▶ _WHAT THE EXERCISE ASKS_
Rewrite the records below with "guitar tablature" changed to "guitar tab", keeping everything else the same.

Extracted data entries:

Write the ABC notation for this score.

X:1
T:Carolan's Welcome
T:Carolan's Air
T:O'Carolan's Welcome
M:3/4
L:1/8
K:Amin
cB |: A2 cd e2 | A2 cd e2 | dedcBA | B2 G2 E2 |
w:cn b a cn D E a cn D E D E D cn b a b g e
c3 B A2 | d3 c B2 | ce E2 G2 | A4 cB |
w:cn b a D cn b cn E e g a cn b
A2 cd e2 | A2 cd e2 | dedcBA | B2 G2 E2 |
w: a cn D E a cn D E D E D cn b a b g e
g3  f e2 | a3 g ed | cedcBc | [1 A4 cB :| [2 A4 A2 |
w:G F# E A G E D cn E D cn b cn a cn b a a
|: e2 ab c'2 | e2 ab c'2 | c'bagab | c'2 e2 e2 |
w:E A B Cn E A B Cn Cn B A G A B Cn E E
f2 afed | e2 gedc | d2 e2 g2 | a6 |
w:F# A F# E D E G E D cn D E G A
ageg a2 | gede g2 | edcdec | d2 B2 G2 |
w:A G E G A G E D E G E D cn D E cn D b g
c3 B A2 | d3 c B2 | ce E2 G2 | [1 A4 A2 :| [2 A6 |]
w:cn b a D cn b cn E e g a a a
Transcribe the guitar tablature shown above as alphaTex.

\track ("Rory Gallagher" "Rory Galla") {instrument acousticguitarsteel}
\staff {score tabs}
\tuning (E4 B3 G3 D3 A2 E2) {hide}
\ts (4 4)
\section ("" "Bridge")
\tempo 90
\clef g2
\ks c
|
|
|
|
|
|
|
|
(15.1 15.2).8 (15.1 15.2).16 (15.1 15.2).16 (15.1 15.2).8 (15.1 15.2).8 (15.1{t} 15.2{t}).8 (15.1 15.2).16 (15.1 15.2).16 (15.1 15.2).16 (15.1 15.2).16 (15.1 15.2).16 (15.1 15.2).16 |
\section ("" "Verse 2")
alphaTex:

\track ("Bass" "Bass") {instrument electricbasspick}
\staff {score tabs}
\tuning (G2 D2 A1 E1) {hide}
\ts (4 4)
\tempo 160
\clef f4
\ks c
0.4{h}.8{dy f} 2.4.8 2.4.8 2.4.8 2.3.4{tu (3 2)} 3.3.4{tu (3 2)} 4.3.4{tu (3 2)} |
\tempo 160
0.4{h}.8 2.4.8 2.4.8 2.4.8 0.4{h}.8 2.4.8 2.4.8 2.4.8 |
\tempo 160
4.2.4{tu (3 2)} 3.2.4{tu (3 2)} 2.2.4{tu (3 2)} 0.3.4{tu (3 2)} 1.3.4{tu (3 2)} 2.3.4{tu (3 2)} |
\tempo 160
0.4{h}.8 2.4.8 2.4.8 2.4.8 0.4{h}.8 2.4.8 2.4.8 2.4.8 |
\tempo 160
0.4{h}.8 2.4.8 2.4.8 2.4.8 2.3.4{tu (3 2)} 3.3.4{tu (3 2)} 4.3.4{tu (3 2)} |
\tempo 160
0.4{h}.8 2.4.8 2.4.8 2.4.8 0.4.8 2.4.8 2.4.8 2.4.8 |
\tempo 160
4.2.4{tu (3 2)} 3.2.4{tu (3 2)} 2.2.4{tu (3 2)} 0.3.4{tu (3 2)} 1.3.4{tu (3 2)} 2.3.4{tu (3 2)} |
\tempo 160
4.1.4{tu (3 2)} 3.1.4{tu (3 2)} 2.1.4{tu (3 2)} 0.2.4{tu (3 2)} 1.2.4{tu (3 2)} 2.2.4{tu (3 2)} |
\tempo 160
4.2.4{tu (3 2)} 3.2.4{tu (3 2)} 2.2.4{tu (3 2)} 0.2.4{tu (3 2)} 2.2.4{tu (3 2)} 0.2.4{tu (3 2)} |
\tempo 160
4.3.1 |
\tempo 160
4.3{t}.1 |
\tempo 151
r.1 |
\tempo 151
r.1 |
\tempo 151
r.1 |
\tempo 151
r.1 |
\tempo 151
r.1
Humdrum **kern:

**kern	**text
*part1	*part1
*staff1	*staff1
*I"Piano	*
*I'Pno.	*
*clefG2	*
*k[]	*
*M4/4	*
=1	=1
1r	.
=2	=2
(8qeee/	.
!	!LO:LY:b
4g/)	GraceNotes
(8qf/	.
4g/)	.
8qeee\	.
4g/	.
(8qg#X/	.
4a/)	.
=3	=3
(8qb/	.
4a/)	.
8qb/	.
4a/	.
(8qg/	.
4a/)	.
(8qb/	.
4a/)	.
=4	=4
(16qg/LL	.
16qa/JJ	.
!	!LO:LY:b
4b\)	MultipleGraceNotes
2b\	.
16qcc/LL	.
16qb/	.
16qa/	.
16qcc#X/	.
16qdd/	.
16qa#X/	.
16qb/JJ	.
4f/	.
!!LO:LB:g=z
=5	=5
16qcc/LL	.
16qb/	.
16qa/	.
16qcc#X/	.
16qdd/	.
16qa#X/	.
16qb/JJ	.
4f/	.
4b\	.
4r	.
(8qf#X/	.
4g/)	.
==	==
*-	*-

▶ _SOLUTION FOR THIS PROBLEM_
Write the ABC notation for this score.

X:1
T:Carolan's Welcome
T:Carolan's Air
T:O'Carolan's Welcome
M:3/4
L:1/8
K:Amin
cB |: A2 cd e2 | A2 cd e2 | dedcBA | B2 G2 E2 |
w:cn b a cn D E a cn D E D E D cn b a b g e
c3 B A2 | d3 c B2 | ce E2 G2 | A4 cB |
w:cn b a D cn b cn E e g a cn b
A2 cd e2 | A2 cd e2 | dedcBA | B2 G2 E2 |
w: a cn D E a cn D E D E D cn b a b g e
g3  f e2 | a3 g ed | cedcBc | [1 A4 cB :| [2 A4 A2 |
w:G F# E A G E D cn E D cn b cn a cn b a a
|: e2 ab c'2 | e2 ab c'2 | c'bagab | c'2 e2 e2 |
w:E A B Cn E A B Cn Cn B A G A B Cn E E
f2 afed | e2 gedc | d2 e2 g2 | a6 |
w:F# A F# E D E G E D cn D E G A
ageg a2 | gede g2 | edcdec | d2 B2 G2 |
w:A G E G A G E D E G E D cn D E cn D b g
c3 B A2 | d3 c B2 | ce E2 G2 | [1 A4 A2 :| [2 A6 |]
w:cn b a D cn b cn E e g a a a
Transcribe the guitar tab shown above as alphaTex.

\track ("Rory Gallagher" "Rory Galla") {instrument acousticguitarsteel}
\staff {score tabs}
\tuning (E4 B3 G3 D3 A2 E2) {hide}
\ts (4 4)
\section ("" "Bridge")
\tempo 90
\clef g2
\ks c
|
|
|
|
|
|
|
|
(15.1 15.2).8 (15.1 15.2).16 (15.1 15.2).16 (15.1 15.2).8 (15.1 15.2).8 (15.1{t} 15.2{t}).8 (15.1 15.2).16 (15.1 15.2).16 (15.1 15.2).16 (15.1 15.2).16 (15.1 15.2).16 (15.1 15.2).16 |
\section ("" "Verse 2")
alphaTex:

\track ("Bass" "Bass") {instrument electricbasspick}
\staff {score tabs}
\tuning (G2 D2 A1 E1) {hide}
\ts (4 4)
\tempo 160
\clef f4
\ks c
0.4{h}.8{dy f} 2.4.8 2.4.8 2.4.8 2.3.4{tu (3 2)} 3.3.4{tu (3 2)} 4.3.4{tu (3 2)} |
\tempo 160
0.4{h}.8 2.4.8 2.4.8 2.4.8 0.4{h}.8 2.4.8 2.4.8 2.4.8 |
\tempo 160
4.2.4{tu (3 2)} 3.2.4{tu (3 2)} 2.2.4{tu (3 2)} 0.3.4{tu (3 2)} 1.3.4{tu (3 2)} 2.3.4{tu (3 2)} |
\tempo 160
0.4{h}.8 2.4.8 2.4.8 2.4.8 0.4{h}.8 2.4.8 2.4.8 2.4.8 |
\tempo 160
0.4{h}.8 2.4.8 2.4.8 2.4.8 2.3.4{tu (3 2)} 3.3.4{tu (3 2)} 4.3.4{tu (3 2)} |
\tempo 160
0.4{h}.8 2.4.8 2.4.8 2.4.8 0.4.8 2.4.8 2.4.8 2.4.8 |
\tempo 160
4.2.4{tu (3 2)} 3.2.4{tu (3 2)} 2.2.4{tu (3 2)} 0.3.4{tu (3 2)} 1.3.4{tu (3 2)} 2.3.4{tu (3 2)} |
\tempo 160
4.1.4{tu (3 2)} 3.1.4{tu (3 2)} 2.1.4{tu (3 2)} 0.2.4{tu (3 2)} 1.2.4{tu (3 2)} 2.2.4{tu (3 2)} |
\tempo 160
4.2.4{tu (3 2)} 3.2.4{tu (3 2)} 2.2.4{tu (3 2)} 0.2.4{tu (3 2)} 2.2.4{tu (3 2)} 0.2.4{tu (3 2)} |
\tempo 160
4.3.1 |
\tempo 160
4.3{t}.1 |
\tempo 151
r.1 |
\tempo 151
r.1 |
\tempo 151
r.1 |
\tempo 151
r.1 |
\tempo 151
r.1
Humdrum **kern:

**kern	**text
*part1	*part1
*staff1	*staff1
*I"Piano	*
*I'Pno.	*
*clefG2	*
*k[]	*
*M4/4	*
=1	=1
1r	.
=2	=2
(8qeee/	.
!	!LO:LY:b
4g/)	GraceNotes
(8qf/	.
4g/)	.
8qeee\	.
4g/	.
(8qg#X/	.
4a/)	.
=3	=3
(8qb/	.
4a/)	.
8qb/	.
4a/	.
(8qg/	.
4a/)	.
(8qb/	.
4a/)	.
=4	=4
(16qg/LL	.
16qa/JJ	.
!	!LO:LY:b
4b\)	MultipleGraceNotes
2b\	.
16qcc/LL	.
16qb/	.
16qa/	.
16qcc#X/	.
16qdd/	.
16qa#X/	.
16qb/JJ	.
4f/	.
!!LO:LB:g=z
=5	=5
16qcc/LL	.
16qb/	.
16qa/	.
16qcc#X/	.
16qdd/	.
16qa#X/	.
16qb/JJ	.
4f/	.
4b\	.
4r	.
(8qf#X/	.
4g/)	.
==	==
*-	*-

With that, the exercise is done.